Se donner à un Top/Dom/Maitre(sse), c’est se fier à Lui/Ellee pour toujours être en sécurité et être protégé. Cela ne signifie pas être toujours d’accord avec Lui/Elle. Cela ne signifie pas que la personne soumise appréciera toujours tout. Cela signifie, qu’il y a une engagement dans la relation, que la personne soumise lui fera confiance et aura confiance dans les décisions qu’il/qu’elle prendra.

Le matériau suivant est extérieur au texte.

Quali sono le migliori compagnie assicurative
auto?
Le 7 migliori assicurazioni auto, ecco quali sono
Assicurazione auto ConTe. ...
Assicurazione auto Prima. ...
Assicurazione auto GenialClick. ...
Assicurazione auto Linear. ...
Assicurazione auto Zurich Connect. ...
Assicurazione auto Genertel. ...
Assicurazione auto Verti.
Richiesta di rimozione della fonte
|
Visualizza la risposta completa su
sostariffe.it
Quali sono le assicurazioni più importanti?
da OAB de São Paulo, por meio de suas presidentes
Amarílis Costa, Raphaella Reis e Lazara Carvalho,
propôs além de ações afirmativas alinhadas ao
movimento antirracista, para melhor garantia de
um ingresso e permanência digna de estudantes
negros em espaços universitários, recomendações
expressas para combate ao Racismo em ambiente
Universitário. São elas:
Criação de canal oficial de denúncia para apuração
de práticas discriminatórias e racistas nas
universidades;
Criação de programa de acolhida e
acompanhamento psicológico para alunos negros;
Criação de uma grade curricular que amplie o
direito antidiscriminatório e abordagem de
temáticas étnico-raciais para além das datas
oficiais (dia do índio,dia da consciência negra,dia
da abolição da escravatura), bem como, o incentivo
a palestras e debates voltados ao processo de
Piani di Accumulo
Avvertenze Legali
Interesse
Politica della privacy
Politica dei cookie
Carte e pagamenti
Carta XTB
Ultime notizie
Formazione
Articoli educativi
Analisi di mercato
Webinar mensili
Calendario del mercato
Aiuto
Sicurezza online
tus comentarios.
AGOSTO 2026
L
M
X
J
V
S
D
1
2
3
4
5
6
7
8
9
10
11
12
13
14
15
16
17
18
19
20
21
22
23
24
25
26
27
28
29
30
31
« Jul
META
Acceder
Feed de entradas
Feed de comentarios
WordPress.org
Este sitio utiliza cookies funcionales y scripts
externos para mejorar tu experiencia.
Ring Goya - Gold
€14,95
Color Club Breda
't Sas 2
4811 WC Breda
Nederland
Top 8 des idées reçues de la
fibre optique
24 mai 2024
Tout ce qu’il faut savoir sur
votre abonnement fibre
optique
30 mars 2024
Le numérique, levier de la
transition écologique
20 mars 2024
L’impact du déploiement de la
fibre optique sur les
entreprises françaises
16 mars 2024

La jalousie peut sembler un signe d’amour. Mais quand quelqu’un l’utilise pour essayer de contrôler ce que vous faites, ce n’est pas de l’amour ou de la soumission – c’est du contrôle. Tout le monde a le droit de parler à qui il veut. Cela ne correspond pas non plus à la tradition d’être soumis à la jalousie pour contrôler les actions d’autrui.

Personne ne devrait intentionnellement provoquer la jalousie chez un partenaire. C’est un jeu dangereux à jouer. C’est le travail du Top/Dom/Maitre(sse) de créer une atmosphère de sécurité pour son/sa bottom/soumis(e)/esclave et ce(tte) dernier(e) ne devrait jamais provoquer la jalousie car là il/elle montrera une attitude/comportement de soumination.

La jalousie n’est pas le problème, la jalousie est le symptôme du problème.  Aborder l’insécurité ou les choses sous-jacentes aux sentiments de vulnérabilité, et s’adresser à la jalousie. Il faut faire en sorte que tout le monde se sente en sécurité, valorisé et aimé.

Une relation BDSM dépend beaucoup plus de la sécurité mutuelle et de la confiance qu’une relation vanille. Même la plus petite quantité d’insécurité dans une relation BDSM peut rapidement être amplifiée au point où elle peut être une raison pour rompre la relation.

Les problèmes s’amplifieront si la persone soumise essaye de ne pas laisser transparaître ses peurs et ses sentiments. Une des clés pour que la relation fonctionne est de parler des peurs, ouvertement et immédiatement, même si l’on pense qu’elles sont irrationnelles.  Souvent, nommer les peurs, les amener à la lumière, les prive de leur pouvoir.

Il est faux de supposer que les gens qui ne sont pas exclusifs sont immunisés contre la jalousie. Au contraire, la jalousie est un symptôme que quelque chose d’autre est faux. Souvent, la jalousie est un symptôme que quelqu’un se sent menacé ou insécurisé. Aborder le problème sous-jacent, et la jalousie disparaît.

Se poser les bonnes questions :  pourquoi  être jaloux ? La jalousie est une émotion inhabituelle, en ce sens que c’est un sentiment qui est souvent construit à partir d’autres sentiments, tels que la peur ou la colère ou l’insécurité. Qu’est-ce qui déclenche la jalousie, et plus important encore, pourquoi?  Lorsque l’on pense aux choses qui rendent jalouse, quelle est la première réaction émotionnelle qui traverse l’esprit ? La peur ? La colère ? La tristesse ? Le rejet ? La perte ? Qu’est-ce qui sous-tend ces sentiments – la peur de le/la perdre ? Peur d’être insuffisant ? La colère contre quelqu’un d’autre qui s’installe sur notre territoire ?

Si la jalousie est enracinée dans la peur, par exemple, l’étape suivante consiste à explorer  pourquoi  la peur survient et ce qu’est ce qui fait peur, et chercher tous les moyens possible pour apaiser cette peur. Affronter la jalousie de front sans aborder les choses qui se trouvent en dessous est souvent un exercice de frustration.

Une fois les sentiments identifiés sous la jalousie, la prochaine étape est de se  demander : que servent ces sentiments ? Servent-ils un intérêt légitime ? Est-ce qu’ils essaient d’avertir d’un problème réel, ou servent-ils seulement eux-mêmes ? Cela peut être très difficile, surtout avec une réponse émotionnelle comme la peur – la peur peut servir d’avertissement légitime d’un danger valable, mais la peur a aussi tendance à essayer de protéger.